> What you should do: Retype the part of the iBATIS SqlSession reply from "So I'm not sure" to "hard to believe." word for word.

I'm not sure what to say... this is not really an iBATIS issue.

  * First, you're purposefully going directly against a key part of the
SqlSession contract.  There's an entire section in the user guide about
SqlSession lifecycle (Page 9) and you're completely ignoring it.  This makes
it very difficult to help you.

  * Keeping sessions (and therefore connections) open for long durations is
a very bad practice.  iBATIS won't do anything to help you there.  We wrap
connections with SqlSessions, thus to abuse one is to abuse the other.

So I'm not sure there is any help for your situation.

The most curious thing about your claim is that creating an iBATIS 3
SqlSession is more expensive than creating an iBATIS 2 SqlMapClient.  I find
that very hard to believe.

The creation of the SqlSession is almost nothing.  It's a few class
instantiations (almost free in modern JVMs), some getter/setter calls, some
field assignments.  There is one array and one hashmap created (maybe a
little cost there, but not much).  The most expensive line in the creation
of a SqlSession is this one:

      Connection connection = dataSource.getConnection();

This is entirely the cost incurred by your choice of DataSource.

Compare that to the iBATIS 2 SqlMapClient, which had to parse XML,
instantiate various maps, parse inline parameter maps and do tons of string
manipulation.  I just can't believe that your claim holds true.  I'd love to
see some numbers on  that one, and a testing approach.  Regardless, both
creating multiple SqlMapClients and sharing SqlSessions are bad ideas, so
the exercise would be strictly academic.

> Records supplied:
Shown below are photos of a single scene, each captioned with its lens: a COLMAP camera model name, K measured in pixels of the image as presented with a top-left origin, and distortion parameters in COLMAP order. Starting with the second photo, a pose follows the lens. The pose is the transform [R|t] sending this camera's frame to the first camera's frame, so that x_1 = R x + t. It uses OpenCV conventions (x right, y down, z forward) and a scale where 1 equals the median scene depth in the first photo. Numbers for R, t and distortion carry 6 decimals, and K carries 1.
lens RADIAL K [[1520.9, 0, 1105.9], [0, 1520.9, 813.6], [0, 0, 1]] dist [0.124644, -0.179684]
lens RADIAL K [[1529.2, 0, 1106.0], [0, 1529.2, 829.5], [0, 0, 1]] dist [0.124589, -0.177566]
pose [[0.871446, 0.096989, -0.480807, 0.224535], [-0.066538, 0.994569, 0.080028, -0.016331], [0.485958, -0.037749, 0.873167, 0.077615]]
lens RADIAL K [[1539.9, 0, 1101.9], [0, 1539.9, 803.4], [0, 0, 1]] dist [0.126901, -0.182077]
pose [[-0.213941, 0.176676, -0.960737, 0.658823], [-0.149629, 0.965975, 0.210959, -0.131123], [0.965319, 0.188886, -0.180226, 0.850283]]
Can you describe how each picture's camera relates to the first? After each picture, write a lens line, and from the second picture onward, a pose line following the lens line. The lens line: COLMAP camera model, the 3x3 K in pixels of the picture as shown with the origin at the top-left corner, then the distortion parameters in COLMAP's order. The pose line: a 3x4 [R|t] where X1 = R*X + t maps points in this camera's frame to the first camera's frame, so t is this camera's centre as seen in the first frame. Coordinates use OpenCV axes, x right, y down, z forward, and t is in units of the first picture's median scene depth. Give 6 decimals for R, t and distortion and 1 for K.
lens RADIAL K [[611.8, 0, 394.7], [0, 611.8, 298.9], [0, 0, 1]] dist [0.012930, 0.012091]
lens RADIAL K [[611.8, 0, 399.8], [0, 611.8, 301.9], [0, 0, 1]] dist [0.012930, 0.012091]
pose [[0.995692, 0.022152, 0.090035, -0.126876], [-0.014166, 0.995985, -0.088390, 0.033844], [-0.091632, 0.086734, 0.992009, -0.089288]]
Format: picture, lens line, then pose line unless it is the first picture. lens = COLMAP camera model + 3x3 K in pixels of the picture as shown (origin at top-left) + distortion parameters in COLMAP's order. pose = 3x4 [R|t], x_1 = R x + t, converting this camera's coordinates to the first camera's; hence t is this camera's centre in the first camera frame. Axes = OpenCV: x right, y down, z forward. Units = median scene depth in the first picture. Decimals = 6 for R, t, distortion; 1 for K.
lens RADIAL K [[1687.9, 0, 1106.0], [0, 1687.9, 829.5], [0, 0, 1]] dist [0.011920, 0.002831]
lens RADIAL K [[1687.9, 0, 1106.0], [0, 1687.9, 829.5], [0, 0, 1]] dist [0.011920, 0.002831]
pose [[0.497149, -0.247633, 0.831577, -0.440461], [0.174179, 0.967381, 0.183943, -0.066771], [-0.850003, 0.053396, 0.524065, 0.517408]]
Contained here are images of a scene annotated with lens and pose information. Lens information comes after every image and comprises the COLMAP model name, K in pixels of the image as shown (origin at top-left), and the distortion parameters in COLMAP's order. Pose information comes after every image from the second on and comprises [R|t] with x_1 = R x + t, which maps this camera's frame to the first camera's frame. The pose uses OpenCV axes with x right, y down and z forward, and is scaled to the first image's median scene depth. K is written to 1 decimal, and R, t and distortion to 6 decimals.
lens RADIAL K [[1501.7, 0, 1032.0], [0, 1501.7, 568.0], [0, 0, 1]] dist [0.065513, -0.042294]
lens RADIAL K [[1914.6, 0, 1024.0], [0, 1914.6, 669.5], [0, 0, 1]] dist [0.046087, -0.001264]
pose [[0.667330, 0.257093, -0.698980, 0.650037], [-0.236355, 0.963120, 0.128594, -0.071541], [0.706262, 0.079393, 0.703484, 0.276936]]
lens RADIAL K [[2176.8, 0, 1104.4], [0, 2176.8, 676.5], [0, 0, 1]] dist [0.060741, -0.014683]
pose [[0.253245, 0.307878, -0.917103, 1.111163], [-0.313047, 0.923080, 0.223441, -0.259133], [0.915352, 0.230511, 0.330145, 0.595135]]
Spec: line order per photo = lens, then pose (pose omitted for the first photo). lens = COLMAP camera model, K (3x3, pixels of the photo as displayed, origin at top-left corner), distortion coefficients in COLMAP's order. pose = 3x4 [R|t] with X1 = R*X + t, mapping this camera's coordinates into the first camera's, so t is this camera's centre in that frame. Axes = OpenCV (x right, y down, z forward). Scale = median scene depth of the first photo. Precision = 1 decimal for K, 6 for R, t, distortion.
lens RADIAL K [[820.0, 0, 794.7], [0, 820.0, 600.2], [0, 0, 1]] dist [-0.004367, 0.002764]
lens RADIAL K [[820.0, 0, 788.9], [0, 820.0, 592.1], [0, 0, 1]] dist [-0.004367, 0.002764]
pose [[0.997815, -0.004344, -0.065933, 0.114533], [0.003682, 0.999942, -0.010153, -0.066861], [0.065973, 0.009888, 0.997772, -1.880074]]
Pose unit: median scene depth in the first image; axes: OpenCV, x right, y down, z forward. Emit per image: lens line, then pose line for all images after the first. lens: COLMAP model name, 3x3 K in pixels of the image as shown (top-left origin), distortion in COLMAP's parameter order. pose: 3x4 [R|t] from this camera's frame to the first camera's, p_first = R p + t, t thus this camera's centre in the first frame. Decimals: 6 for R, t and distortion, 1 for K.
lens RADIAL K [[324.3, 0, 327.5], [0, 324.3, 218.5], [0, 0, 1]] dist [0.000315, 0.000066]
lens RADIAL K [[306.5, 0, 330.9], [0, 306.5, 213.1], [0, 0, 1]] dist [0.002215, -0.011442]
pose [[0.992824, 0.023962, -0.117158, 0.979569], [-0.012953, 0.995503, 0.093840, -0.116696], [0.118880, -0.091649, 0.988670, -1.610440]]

> Result of this exercise:
So I'm not sure there is any help for your situation.

The most curious thing about your claim is that creating an iBATIS 3
SqlSession is more expensive than creating an iBATIS 2 SqlMapClient.  I find
that very hard to believe.